Methods: 74 Eucalyptus globoidea trees were destructively sampled in 8 different trial plots throughout New Zealand. Tree ages were 7 to 29 years old, the DBHs were 11 to 67.6 cm and the heights were 7.2 to 35.4 m. All trees were felled and lengths and taper diameters outside bark were measured. To measure taper diameters of heartwood and sapwood, discs were cut at irregular intervals along the stems. Heartwood and sapwood components were identified by applying methyl orange dye and quantified using image analysis. In this study we extended compatibility so that sums of estimated volumes of separate components of stems, bark, sapwood and heartwood, would equal overall tree volume estimates. In addition, taper equations were made for outside bark, inside bark and heartwood that were compatible with their respective volume equations. Parameters of five volume equations for whole stem, whole wood, bark, sapwood, and heartwood were simultaneously estimated. Compatible taper equations for whole stem, stem wood and heartwood were estimated so that they were compatible with the volume equations, thereby creating a fully compatible system.
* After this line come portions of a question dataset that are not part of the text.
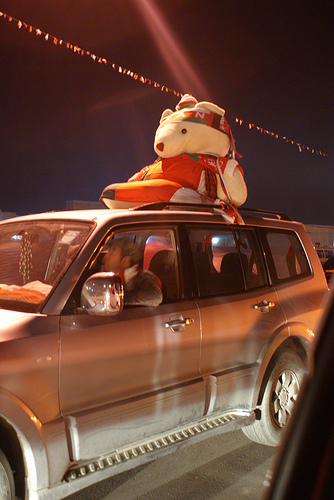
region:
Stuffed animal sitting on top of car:
[98, 94, 249, 209]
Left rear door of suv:
[192, 221, 294, 416]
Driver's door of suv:
[57, 218, 206, 472]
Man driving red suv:
[91, 231, 164, 308]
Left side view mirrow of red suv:
[80, 271, 127, 316]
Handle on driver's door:
[160, 315, 199, 330]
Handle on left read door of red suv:
[253, 299, 275, 312]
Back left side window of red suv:
[261, 223, 318, 290]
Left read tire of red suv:
[239, 345, 308, 445]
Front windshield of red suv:
[3, 217, 98, 308]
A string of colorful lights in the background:
[0, 2, 333, 154]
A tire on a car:
[242, 337, 300, 451]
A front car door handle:
[160, 312, 195, 333]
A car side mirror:
[78, 272, 125, 320]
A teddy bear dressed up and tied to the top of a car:
[96, 93, 247, 214]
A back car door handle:
[251, 297, 277, 314]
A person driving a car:
[94, 233, 159, 307]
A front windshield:
[1, 220, 96, 306]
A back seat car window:
[180, 225, 264, 294]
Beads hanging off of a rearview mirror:
[15, 228, 39, 286]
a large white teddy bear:
[102, 94, 248, 208]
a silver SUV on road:
[2, 211, 329, 495]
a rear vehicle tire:
[241, 348, 304, 445]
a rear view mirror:
[80, 273, 123, 315]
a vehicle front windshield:
[0, 220, 93, 309]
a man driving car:
[97, 234, 163, 308]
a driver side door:
[61, 219, 206, 469]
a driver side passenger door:
[186, 220, 288, 417]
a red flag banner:
[0, 8, 333, 160]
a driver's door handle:
[165, 317, 196, 327]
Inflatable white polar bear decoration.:
[97, 97, 245, 209]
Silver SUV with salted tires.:
[1, 216, 333, 473]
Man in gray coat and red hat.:
[91, 227, 177, 311]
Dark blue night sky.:
[5, 21, 333, 90]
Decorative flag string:
[0, 7, 175, 99]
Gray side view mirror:
[77, 273, 129, 319]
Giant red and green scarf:
[180, 150, 253, 221]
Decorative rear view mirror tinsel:
[11, 210, 48, 298]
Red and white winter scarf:
[121, 248, 160, 289]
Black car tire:
[243, 345, 309, 453]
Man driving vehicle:
[88, 236, 163, 310]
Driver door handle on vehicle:
[165, 314, 193, 331]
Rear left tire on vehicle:
[237, 345, 313, 446]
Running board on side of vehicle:
[66, 411, 235, 480]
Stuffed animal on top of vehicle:
[98, 92, 248, 209]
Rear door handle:
[252, 298, 272, 310]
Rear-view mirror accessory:
[16, 233, 34, 285]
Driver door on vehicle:
[58, 221, 205, 485]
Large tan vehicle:
[0, 201, 332, 498]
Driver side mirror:
[76, 272, 124, 318]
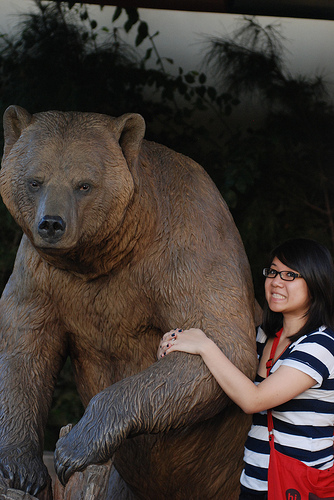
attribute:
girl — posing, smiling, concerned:
[149, 242, 333, 495]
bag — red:
[264, 439, 332, 497]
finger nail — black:
[168, 330, 180, 339]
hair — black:
[292, 250, 328, 332]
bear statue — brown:
[7, 99, 265, 386]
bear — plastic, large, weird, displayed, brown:
[5, 105, 248, 386]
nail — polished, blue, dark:
[170, 328, 188, 333]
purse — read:
[264, 360, 331, 500]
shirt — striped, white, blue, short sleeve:
[235, 329, 333, 499]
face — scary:
[263, 257, 314, 320]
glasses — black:
[259, 266, 321, 284]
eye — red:
[74, 183, 98, 194]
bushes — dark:
[17, 1, 329, 284]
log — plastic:
[0, 453, 140, 500]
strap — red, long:
[266, 336, 276, 451]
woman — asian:
[155, 251, 333, 499]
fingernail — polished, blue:
[154, 343, 165, 350]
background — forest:
[9, 4, 334, 244]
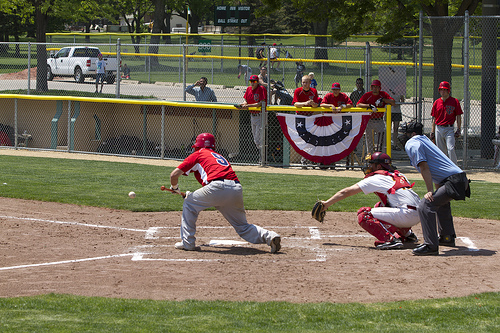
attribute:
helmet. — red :
[190, 127, 215, 149]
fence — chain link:
[1, 39, 498, 165]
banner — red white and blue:
[272, 106, 374, 161]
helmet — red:
[185, 127, 221, 152]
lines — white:
[129, 219, 326, 276]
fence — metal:
[1, 10, 499, 168]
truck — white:
[46, 42, 123, 85]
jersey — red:
[176, 142, 242, 192]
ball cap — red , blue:
[330, 78, 342, 90]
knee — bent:
[233, 220, 261, 242]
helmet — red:
[196, 129, 217, 151]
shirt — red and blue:
[177, 146, 241, 186]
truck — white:
[64, 31, 132, 91]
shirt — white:
[349, 171, 427, 213]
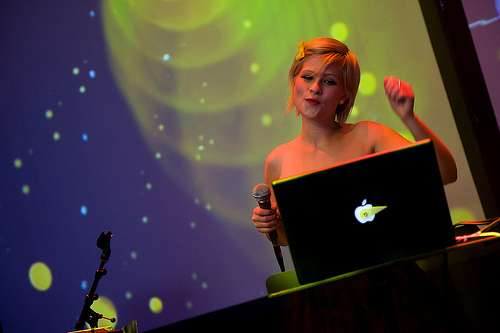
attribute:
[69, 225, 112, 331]
microphone stand — black, metal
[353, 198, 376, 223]
symbol — Apple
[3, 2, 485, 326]
background — glittering, blue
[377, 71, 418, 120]
hand — raised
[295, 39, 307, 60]
bow — yellow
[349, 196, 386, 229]
logo — Apple 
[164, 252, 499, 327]
table — brown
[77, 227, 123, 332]
microphone stand — bare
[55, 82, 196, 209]
background — blue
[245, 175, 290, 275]
microphone — small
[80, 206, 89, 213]
spots — round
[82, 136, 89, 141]
spots — round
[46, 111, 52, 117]
spots — round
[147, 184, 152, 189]
spots — round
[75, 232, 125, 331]
microphone stand — vertical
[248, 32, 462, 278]
woman — young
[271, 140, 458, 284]
laptop — black, apple brand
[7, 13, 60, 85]
wall — blue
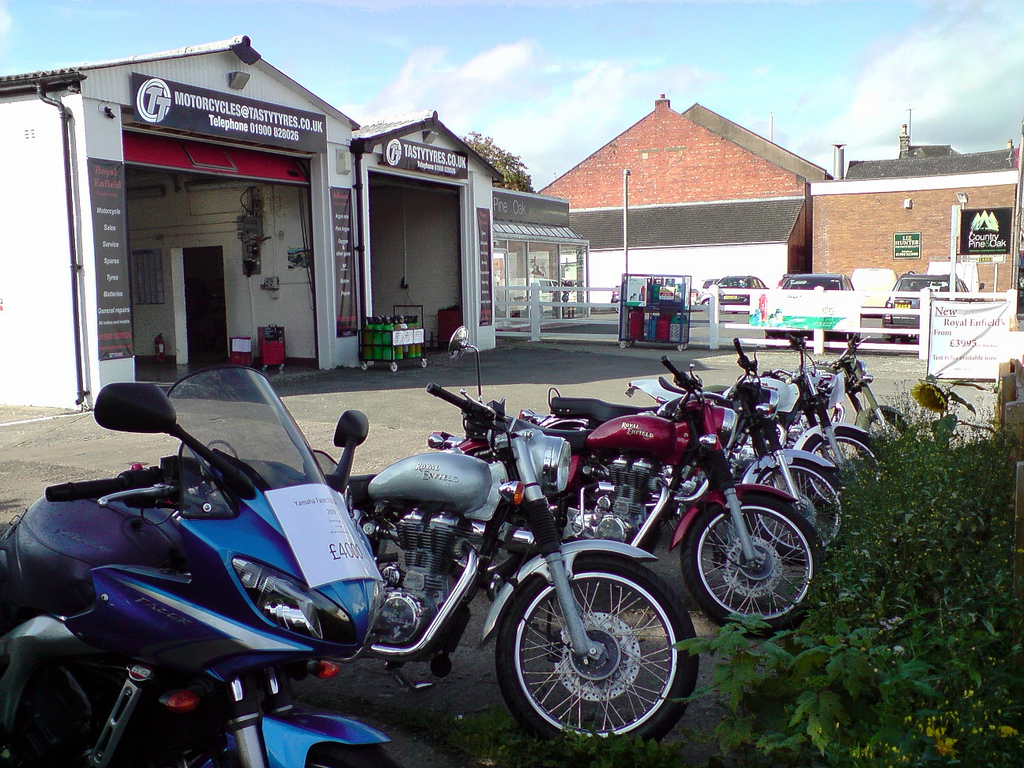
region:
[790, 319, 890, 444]
Motorcycle parked in the lot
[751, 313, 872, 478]
Motorcycle parked in the lot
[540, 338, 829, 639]
Motorcycle parked in the lot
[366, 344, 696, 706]
Motorcycle parked in the lot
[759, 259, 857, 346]
Car parked in the lot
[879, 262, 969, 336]
Car parked in the lot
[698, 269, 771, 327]
Car parked in the lot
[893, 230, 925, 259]
green plaque on the wall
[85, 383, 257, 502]
Mirror on a motorcycle.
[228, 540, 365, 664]
Front light on a motorcycle.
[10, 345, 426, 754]
Black and blue motorcycle.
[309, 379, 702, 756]
Silver and black motorcycle.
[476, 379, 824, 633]
Red and black motorcycle.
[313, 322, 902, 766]
Motorcycles lined up in a row.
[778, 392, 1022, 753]
Greeen weeds by motorcycles.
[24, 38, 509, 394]
Two opened garage doors.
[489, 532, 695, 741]
Front wheel of a motorcycle.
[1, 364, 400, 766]
A blue motorbike parked.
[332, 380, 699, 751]
A silver motorcycle parked.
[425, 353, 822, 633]
A parked red motorcycle.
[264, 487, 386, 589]
A white paper on a blue motorcycle front.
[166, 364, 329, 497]
Windshield on a blue motorcycle.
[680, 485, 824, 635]
Front black wheel on a red motorcycle.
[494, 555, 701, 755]
Front wheel on a silver motorcycle.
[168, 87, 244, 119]
The white word MOTORCYCLES on a black rectangle sign.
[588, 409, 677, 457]
A red motorcycle gas tank.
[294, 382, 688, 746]
The gray motorcycle next to the blue motorcycle.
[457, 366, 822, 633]
The burgundy motorcycle next to the gray motorcycle.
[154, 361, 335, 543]
The windshield of the blue motorcycle.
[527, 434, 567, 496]
The headlight of the gray motorcycle.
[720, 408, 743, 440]
The headlight of the maroon motorcycle.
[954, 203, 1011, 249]
The black sign on the building on the right.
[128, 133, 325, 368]
The garage with the red door that is open.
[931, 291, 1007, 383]
The white sign with black lettering on the posted fence.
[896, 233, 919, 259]
The green sign on the brick building on the right.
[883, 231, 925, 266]
green and white sign on the building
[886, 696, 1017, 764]
yellow flowers among the leaves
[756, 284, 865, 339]
sign on the white fence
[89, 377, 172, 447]
mirror on the motorcycle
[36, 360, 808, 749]
group of bikes parked on the road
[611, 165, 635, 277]
post in front of the building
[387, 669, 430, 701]
kickstand on the gray bike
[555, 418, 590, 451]
black seat of the red bike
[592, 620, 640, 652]
spokes on the wheel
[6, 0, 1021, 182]
the cloudy sky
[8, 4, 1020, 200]
A cloudy sky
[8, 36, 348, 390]
the garage to the left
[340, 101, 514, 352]
The garage to the right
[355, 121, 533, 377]
A garage to the right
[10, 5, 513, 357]
A set of garage buildings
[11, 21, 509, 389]
The set of garage buildings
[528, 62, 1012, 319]
A red brick building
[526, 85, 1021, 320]
The red brick building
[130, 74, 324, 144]
white and black sign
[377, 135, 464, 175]
white and black sign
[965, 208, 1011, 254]
green and white sign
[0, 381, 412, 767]
a motorcycle is parked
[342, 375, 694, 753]
a motorcycle is parked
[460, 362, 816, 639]
a motorcycle is parked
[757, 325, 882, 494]
a motorcycle is parked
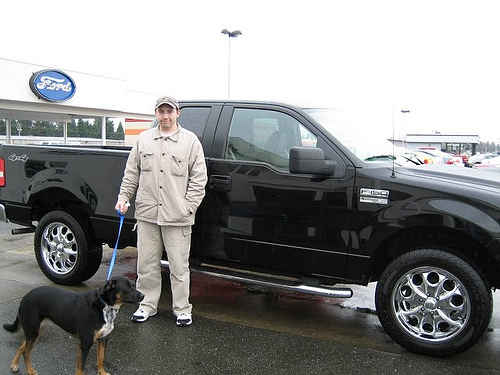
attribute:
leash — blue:
[98, 209, 121, 287]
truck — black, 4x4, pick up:
[0, 98, 492, 356]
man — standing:
[115, 98, 209, 329]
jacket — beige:
[117, 124, 210, 224]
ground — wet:
[213, 296, 433, 373]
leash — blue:
[104, 210, 134, 276]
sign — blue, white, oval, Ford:
[24, 68, 76, 108]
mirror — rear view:
[286, 146, 327, 176]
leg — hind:
[8, 334, 29, 373]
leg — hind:
[26, 331, 34, 368]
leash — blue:
[104, 212, 126, 278]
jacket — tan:
[118, 125, 208, 231]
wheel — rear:
[30, 205, 105, 283]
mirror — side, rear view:
[285, 144, 345, 184]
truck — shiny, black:
[11, 83, 483, 363]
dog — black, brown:
[6, 271, 146, 367]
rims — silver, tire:
[389, 260, 473, 341]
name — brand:
[26, 64, 77, 104]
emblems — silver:
[355, 180, 393, 211]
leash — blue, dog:
[103, 216, 125, 283]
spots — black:
[104, 304, 120, 324]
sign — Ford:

Results: Root mean squared error (RMSE) of volume models were 0.1248298 m3 for heartwood, 0.05496807 m3 for sapwood, 0.1539625 m3 for wood inside bark, 0.1108201 m3 for bark and 0.1439786 m3 for wood including bark. RMSE of taper models was 2.572765 cm for heartwood, 2.348552 cm for wood inside bark and 2.474088 cm for wood including bark.
Conclusions: A compatible system of multiple taper and volume equations can be fitted through the simultaneous fitting of parameters with minimal bias and precision levels of ± 0.055-0.154 m3 for volume equations and ± 2.35 to 2.57 cm for taper equations. Leave-one-out cross-validation of the fitted models yielded very similar levels of precision and bias to those encountered when fitting models with the entire dataset.